Provided data below:

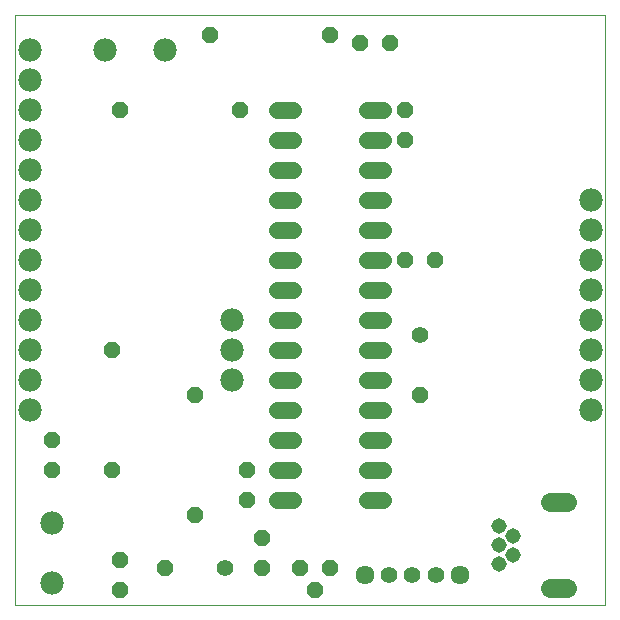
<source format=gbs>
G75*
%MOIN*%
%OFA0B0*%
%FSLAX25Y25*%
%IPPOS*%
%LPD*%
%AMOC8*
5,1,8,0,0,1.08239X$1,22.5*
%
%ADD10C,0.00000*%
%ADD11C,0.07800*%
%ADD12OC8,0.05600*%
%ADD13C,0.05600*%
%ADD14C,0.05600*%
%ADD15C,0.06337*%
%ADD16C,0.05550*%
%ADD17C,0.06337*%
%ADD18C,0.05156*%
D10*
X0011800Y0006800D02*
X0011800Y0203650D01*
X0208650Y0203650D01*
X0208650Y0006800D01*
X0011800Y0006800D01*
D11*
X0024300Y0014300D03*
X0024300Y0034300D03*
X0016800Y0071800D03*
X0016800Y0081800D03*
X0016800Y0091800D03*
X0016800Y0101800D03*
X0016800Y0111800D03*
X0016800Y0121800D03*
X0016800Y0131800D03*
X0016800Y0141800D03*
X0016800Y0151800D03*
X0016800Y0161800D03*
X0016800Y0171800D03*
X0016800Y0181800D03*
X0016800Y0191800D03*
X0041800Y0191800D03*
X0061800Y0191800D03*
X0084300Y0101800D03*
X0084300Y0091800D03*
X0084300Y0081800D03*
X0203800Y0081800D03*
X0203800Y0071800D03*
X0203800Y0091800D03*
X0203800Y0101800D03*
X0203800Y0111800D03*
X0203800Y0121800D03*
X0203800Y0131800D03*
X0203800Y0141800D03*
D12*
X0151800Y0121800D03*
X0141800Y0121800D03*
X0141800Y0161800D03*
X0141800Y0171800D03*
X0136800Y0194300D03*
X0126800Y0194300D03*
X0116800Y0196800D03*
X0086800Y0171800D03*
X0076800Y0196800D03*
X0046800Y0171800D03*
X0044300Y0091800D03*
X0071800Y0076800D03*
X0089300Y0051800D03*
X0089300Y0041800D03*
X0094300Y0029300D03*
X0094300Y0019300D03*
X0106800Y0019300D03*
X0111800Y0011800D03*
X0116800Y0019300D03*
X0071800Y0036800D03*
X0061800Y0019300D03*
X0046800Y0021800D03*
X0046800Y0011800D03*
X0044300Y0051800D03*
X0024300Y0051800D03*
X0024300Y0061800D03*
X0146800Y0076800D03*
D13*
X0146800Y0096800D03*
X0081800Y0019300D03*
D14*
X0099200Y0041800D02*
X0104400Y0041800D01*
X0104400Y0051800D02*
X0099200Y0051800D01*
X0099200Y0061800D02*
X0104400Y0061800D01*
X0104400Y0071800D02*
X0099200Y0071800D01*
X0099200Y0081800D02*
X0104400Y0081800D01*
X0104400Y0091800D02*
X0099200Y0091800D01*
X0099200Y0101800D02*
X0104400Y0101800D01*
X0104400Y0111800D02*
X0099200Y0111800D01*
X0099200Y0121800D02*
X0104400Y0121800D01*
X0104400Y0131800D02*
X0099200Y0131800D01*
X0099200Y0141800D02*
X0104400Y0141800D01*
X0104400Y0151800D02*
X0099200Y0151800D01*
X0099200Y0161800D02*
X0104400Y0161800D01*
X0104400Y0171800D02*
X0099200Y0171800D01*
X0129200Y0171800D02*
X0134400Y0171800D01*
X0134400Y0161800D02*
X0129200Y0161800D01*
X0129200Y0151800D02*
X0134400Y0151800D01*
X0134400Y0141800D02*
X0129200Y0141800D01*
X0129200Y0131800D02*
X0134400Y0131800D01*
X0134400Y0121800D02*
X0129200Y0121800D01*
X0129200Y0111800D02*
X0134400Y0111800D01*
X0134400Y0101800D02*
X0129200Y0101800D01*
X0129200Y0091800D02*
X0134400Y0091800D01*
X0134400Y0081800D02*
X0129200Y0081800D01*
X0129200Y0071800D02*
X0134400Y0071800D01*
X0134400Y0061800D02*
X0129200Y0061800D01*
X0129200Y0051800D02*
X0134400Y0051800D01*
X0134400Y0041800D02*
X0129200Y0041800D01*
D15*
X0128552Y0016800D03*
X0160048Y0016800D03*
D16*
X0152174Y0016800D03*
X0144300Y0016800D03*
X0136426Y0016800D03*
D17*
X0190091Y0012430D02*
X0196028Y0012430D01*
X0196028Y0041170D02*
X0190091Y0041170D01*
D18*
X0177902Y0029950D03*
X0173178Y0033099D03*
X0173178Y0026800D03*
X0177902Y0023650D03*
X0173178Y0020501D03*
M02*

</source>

End of Provided data.
Provided data below:

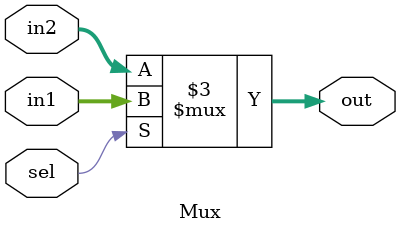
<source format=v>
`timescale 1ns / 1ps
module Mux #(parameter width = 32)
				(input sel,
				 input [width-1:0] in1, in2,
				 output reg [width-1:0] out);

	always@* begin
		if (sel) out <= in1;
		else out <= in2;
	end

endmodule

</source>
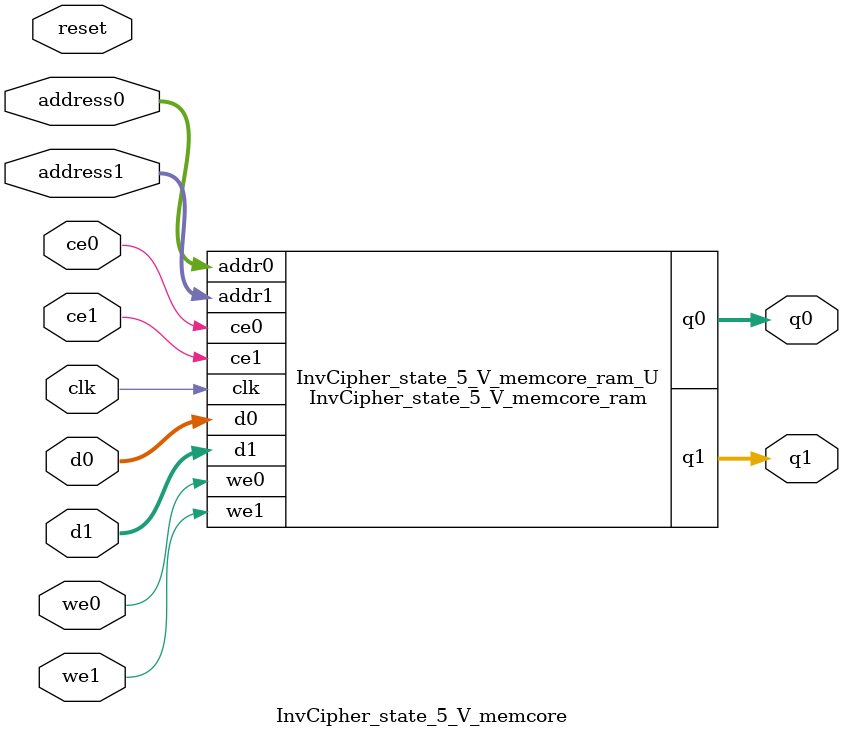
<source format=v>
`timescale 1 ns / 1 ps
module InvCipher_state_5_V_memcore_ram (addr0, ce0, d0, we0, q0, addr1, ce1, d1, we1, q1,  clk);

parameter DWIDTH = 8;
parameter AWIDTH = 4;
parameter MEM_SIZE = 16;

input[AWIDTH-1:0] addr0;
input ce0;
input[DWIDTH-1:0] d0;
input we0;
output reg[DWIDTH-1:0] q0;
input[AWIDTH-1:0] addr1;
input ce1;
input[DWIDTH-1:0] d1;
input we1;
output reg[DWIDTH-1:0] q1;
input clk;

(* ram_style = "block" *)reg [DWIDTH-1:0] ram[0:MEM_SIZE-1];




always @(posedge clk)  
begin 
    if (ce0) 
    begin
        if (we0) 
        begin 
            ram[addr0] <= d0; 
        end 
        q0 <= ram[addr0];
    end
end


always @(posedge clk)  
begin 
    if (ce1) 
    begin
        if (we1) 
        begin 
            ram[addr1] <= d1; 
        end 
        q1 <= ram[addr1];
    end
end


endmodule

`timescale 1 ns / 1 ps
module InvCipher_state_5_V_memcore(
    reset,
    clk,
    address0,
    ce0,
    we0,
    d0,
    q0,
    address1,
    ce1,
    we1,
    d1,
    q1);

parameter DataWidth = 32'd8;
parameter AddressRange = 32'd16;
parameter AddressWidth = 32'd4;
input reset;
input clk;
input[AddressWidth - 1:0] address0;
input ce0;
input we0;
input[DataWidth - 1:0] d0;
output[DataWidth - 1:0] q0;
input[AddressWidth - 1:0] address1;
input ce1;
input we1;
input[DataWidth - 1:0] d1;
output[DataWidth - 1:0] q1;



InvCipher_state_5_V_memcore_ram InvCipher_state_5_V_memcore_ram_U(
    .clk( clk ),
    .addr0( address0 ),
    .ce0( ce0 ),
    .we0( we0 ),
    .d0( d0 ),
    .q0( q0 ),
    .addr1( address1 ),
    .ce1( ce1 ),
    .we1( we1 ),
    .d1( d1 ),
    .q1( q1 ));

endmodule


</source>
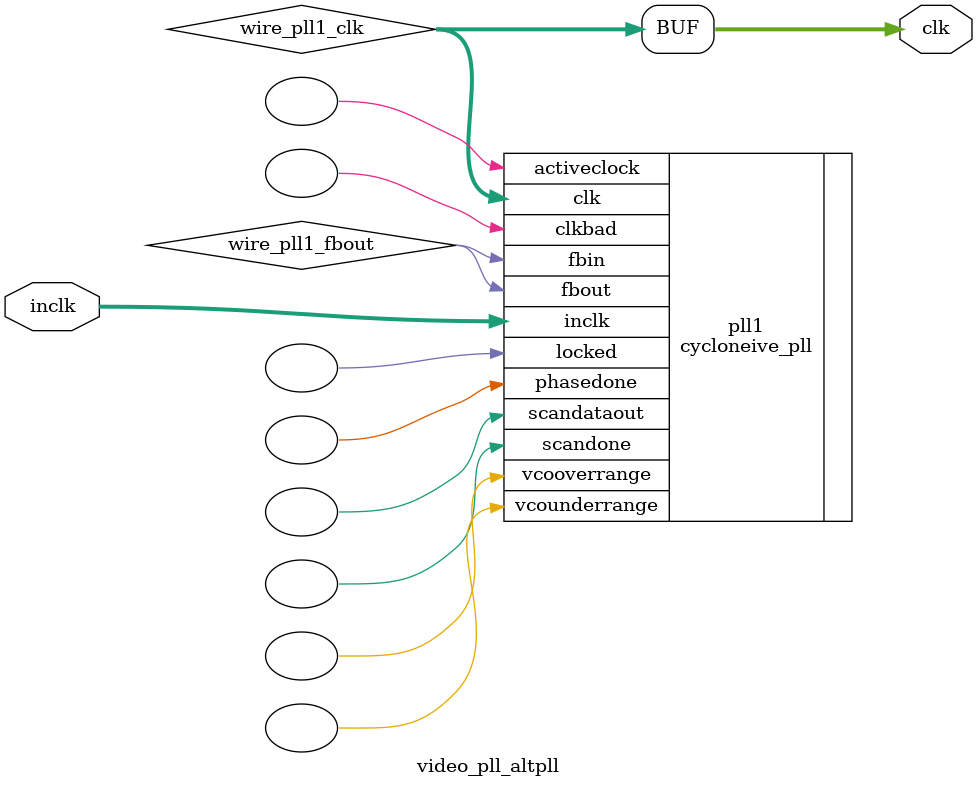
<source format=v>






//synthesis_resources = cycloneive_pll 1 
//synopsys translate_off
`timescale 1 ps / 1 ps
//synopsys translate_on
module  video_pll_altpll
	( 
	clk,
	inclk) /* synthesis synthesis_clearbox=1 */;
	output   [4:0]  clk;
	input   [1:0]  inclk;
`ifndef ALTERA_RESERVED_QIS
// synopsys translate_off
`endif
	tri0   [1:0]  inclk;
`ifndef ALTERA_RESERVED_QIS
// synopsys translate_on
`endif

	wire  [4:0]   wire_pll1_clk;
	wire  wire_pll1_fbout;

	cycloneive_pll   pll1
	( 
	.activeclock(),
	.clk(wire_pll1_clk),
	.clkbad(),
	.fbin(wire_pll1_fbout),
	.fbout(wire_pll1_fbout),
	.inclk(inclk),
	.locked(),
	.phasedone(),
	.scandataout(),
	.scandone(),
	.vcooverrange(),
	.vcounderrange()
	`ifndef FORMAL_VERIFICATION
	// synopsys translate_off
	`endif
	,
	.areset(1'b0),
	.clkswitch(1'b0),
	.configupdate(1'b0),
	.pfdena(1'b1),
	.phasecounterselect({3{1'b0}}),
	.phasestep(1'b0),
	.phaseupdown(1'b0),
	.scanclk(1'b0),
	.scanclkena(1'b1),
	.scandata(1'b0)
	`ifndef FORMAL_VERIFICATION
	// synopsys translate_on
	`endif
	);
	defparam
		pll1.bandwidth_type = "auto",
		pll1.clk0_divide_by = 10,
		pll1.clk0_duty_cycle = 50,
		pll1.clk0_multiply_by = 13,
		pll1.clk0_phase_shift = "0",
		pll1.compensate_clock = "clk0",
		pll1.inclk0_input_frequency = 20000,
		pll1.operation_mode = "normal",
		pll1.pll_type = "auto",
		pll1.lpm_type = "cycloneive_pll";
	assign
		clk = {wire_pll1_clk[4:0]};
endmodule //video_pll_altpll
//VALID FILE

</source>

End of Provided data.
Provided data below:

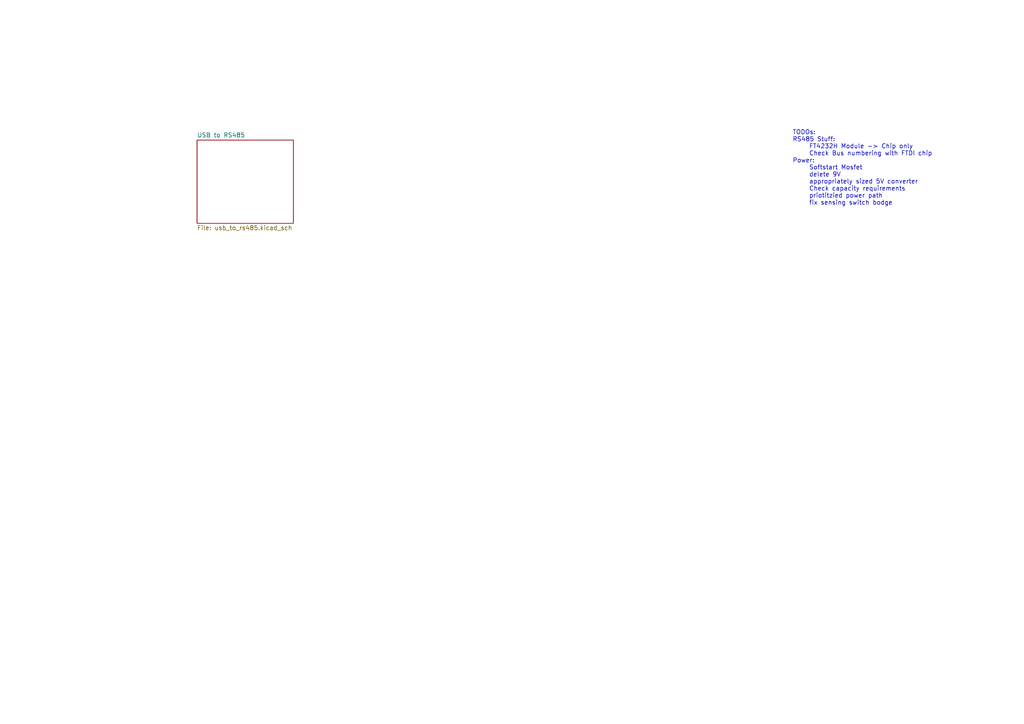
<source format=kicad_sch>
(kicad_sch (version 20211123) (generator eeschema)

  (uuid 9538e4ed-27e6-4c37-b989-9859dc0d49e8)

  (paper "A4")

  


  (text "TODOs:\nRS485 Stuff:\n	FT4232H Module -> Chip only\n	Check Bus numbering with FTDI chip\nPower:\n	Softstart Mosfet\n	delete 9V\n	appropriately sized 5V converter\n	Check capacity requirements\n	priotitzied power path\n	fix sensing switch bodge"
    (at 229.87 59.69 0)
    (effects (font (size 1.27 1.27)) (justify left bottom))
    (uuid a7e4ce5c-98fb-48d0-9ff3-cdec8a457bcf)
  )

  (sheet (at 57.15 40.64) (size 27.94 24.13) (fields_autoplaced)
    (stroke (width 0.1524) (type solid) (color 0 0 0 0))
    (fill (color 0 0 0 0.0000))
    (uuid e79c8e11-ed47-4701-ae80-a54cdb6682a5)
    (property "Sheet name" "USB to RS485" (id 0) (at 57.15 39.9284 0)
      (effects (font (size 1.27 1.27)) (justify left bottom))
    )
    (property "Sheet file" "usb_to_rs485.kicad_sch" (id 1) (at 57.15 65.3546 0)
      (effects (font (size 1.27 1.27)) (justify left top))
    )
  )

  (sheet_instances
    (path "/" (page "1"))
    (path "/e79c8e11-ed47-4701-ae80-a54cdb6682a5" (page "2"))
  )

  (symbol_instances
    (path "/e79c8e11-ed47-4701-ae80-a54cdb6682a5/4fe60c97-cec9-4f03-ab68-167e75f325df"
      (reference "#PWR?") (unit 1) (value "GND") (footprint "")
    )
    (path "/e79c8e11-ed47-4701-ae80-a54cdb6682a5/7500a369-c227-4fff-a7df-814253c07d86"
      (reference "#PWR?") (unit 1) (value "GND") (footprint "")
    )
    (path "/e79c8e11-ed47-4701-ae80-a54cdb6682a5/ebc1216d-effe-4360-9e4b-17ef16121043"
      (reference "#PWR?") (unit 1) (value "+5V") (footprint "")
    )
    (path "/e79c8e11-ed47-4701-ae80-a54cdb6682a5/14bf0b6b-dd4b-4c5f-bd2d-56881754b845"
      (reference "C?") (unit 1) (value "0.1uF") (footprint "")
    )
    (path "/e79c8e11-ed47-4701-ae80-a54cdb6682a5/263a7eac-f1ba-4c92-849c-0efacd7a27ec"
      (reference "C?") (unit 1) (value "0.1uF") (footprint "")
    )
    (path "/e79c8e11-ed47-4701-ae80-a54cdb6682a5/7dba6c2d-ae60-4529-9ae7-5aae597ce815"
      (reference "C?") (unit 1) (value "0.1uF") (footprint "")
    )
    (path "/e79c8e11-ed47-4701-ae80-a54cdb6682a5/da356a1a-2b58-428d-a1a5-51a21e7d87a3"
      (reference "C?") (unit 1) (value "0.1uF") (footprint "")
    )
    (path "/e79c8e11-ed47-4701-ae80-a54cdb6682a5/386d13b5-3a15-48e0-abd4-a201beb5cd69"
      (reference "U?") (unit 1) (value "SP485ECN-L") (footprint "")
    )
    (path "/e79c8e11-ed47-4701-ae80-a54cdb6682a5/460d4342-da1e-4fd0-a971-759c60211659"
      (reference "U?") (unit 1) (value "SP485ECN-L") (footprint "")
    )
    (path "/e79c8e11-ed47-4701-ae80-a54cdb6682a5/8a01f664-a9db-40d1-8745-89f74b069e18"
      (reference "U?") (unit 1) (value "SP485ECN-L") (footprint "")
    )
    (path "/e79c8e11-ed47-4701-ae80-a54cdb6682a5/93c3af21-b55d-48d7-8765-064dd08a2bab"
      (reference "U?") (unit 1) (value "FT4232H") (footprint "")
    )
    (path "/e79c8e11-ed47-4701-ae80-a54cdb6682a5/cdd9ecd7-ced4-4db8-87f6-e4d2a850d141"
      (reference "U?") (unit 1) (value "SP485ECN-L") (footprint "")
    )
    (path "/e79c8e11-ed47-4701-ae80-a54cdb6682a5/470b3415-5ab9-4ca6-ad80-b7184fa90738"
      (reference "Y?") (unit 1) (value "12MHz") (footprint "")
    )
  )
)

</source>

End of Provided data.

**How to complete this task**
Among the lines above, repeat exactly those from the line with "<source format=gbs>" to the line with "X0024300Y0014300D03*", counting both ends.

**The answer**
<source format=gbs>
G75*
%MOIN*%
%OFA0B0*%
%FSLAX25Y25*%
%IPPOS*%
%LPD*%
%AMOC8*
5,1,8,0,0,1.08239X$1,22.5*
%
%ADD10C,0.00000*%
%ADD11C,0.07800*%
%ADD12OC8,0.05600*%
%ADD13C,0.05600*%
%ADD14C,0.05600*%
%ADD15C,0.06337*%
%ADD16C,0.05550*%
%ADD17C,0.06337*%
%ADD18C,0.05156*%
D10*
X0011800Y0006800D02*
X0011800Y0203650D01*
X0208650Y0203650D01*
X0208650Y0006800D01*
X0011800Y0006800D01*
D11*
X0024300Y0014300D03*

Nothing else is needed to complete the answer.